One last important point for this solution. If you change the user object for any reason, for example if assigning the user new roles or abilities, you must clear the user object from cache. For example like below:

# set the user_id from current_user.id CACHE object
user_id = current_user.id
# remove the old USER object from cache since you will change it
# first set the cache key to user_{id}
cache_user = 'user_{}'.format(user_id)
# now delete the cache key
cache.delete(cache_user)

BACKGROUND:

My need to consider caching flask-login user_loader arose from fact that I've implemented access control list management by extending the flask-login Classes UserMixin and AnonymousUserMixin with a few class methods like get_roles and get_abilities. I'm also using flask-sqlalchemy and postgresql backend and there is a role table and an ability table with relationships to the user object. These user roles and abilities are checked mainly in the templates to present various views based on user roles and abilities.

At some point I noticed when opening multiple browser tabs or simply browser reloading a page in my app, I started getting an error TimeoutError: QueuePool limit of size 5 overflow 10 reached, connection timed out, timeout 30. Flask-sqlalchemy has settings for SQLALCHEMY_POOL_SIZE and SQLALCHEMY_MAX_OVERFLOW but increasing these values just masked the problem for me, the error still occurred simply by loading more tabs or doing more page reloads.

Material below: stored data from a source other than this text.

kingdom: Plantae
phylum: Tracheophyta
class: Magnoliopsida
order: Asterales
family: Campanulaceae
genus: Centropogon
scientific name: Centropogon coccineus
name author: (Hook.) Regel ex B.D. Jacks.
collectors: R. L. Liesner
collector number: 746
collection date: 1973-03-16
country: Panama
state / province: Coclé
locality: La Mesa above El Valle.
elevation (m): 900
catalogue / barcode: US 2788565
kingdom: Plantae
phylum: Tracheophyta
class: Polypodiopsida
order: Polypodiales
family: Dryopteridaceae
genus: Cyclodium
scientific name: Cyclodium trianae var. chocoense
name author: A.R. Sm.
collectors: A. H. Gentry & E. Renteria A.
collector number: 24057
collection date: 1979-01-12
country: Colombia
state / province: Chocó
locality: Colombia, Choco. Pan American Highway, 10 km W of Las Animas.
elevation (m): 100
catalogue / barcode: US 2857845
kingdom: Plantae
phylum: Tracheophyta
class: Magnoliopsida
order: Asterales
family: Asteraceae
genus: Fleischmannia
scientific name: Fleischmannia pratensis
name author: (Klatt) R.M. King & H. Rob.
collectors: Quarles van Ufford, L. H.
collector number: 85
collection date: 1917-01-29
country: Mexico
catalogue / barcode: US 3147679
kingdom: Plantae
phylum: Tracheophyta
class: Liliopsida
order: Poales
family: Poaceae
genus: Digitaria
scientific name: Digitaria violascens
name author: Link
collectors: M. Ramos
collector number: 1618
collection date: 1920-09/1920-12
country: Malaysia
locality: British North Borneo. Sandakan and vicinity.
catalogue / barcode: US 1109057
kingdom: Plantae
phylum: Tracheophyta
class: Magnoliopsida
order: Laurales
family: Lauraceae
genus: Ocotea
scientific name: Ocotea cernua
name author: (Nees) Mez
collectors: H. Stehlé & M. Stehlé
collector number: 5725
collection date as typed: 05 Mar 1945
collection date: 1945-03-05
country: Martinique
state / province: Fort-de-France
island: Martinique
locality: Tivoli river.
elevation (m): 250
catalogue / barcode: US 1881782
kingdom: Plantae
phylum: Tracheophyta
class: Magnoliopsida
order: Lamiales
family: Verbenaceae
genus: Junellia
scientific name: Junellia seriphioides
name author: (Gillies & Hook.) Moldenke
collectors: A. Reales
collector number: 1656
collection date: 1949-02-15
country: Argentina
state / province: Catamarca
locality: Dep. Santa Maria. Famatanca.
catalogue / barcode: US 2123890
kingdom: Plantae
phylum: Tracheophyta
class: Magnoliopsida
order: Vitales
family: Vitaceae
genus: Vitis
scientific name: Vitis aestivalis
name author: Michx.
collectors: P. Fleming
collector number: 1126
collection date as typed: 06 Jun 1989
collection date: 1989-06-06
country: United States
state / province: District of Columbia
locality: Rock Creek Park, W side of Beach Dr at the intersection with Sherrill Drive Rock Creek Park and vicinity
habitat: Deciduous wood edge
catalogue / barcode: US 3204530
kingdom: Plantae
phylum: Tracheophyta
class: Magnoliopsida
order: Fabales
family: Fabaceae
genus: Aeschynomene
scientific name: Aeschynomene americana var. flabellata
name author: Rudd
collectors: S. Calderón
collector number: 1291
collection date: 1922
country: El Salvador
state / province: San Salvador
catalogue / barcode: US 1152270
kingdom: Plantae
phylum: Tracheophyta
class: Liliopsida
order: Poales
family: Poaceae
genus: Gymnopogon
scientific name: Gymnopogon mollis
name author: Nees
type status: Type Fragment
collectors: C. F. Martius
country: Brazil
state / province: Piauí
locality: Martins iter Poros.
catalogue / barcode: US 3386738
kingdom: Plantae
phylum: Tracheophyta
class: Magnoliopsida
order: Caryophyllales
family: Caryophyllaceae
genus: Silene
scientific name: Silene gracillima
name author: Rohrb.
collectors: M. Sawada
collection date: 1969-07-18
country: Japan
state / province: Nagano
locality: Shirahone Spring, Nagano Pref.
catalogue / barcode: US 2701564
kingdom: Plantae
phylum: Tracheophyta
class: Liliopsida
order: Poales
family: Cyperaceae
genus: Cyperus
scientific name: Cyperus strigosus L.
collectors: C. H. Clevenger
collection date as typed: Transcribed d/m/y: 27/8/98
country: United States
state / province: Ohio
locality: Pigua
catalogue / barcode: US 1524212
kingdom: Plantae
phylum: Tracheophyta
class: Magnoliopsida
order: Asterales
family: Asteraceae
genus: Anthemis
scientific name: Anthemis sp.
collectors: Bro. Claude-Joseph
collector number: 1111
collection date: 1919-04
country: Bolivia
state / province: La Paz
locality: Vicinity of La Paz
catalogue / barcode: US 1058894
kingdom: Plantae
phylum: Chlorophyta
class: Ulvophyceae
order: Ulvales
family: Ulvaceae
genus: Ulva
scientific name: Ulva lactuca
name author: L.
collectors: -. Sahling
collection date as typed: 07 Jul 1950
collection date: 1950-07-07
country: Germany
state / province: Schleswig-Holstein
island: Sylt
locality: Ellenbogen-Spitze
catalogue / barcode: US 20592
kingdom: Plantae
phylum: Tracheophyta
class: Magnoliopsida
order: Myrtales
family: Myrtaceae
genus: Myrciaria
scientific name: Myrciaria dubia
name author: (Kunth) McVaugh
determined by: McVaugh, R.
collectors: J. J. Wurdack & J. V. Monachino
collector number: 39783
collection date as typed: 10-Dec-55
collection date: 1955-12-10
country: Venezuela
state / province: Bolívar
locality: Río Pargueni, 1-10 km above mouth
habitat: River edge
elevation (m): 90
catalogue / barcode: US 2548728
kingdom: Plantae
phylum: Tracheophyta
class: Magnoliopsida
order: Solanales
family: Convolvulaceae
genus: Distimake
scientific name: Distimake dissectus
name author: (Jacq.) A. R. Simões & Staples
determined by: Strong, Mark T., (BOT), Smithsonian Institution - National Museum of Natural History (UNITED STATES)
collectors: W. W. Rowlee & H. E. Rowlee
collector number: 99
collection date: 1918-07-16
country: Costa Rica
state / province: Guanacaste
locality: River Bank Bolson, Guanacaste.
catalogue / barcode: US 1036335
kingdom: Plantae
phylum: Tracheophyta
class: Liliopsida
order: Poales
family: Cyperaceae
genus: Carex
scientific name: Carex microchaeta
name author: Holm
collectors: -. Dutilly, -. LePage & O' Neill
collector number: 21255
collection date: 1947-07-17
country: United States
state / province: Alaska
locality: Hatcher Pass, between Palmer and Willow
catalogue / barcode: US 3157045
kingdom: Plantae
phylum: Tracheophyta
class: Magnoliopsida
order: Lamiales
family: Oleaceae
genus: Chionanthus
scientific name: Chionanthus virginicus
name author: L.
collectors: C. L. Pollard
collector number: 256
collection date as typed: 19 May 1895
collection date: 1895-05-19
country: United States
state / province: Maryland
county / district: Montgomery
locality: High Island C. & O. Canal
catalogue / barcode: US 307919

Digging deeper to figure out the root cause, I queried my postgresql DB with SELECT * FROM pg_stat_activity; and found on every request I was accumulating multiple connections with a state idle in transaction where the SQL query was clearly linked to user, role, ability access checks. These idle in transaction connections was causing my DB connection pool to hit capacity.

Further testing found that caching the flask-login user_loader User object eliminated the idle in transaction connections and then even if I left SQLALCHEMY_POOL_SIZE and SQLALCHEMY_MAX_OVERFLOW to default values, I did not suffer the TimeoutError: QueuePool limit again. Problem Solved!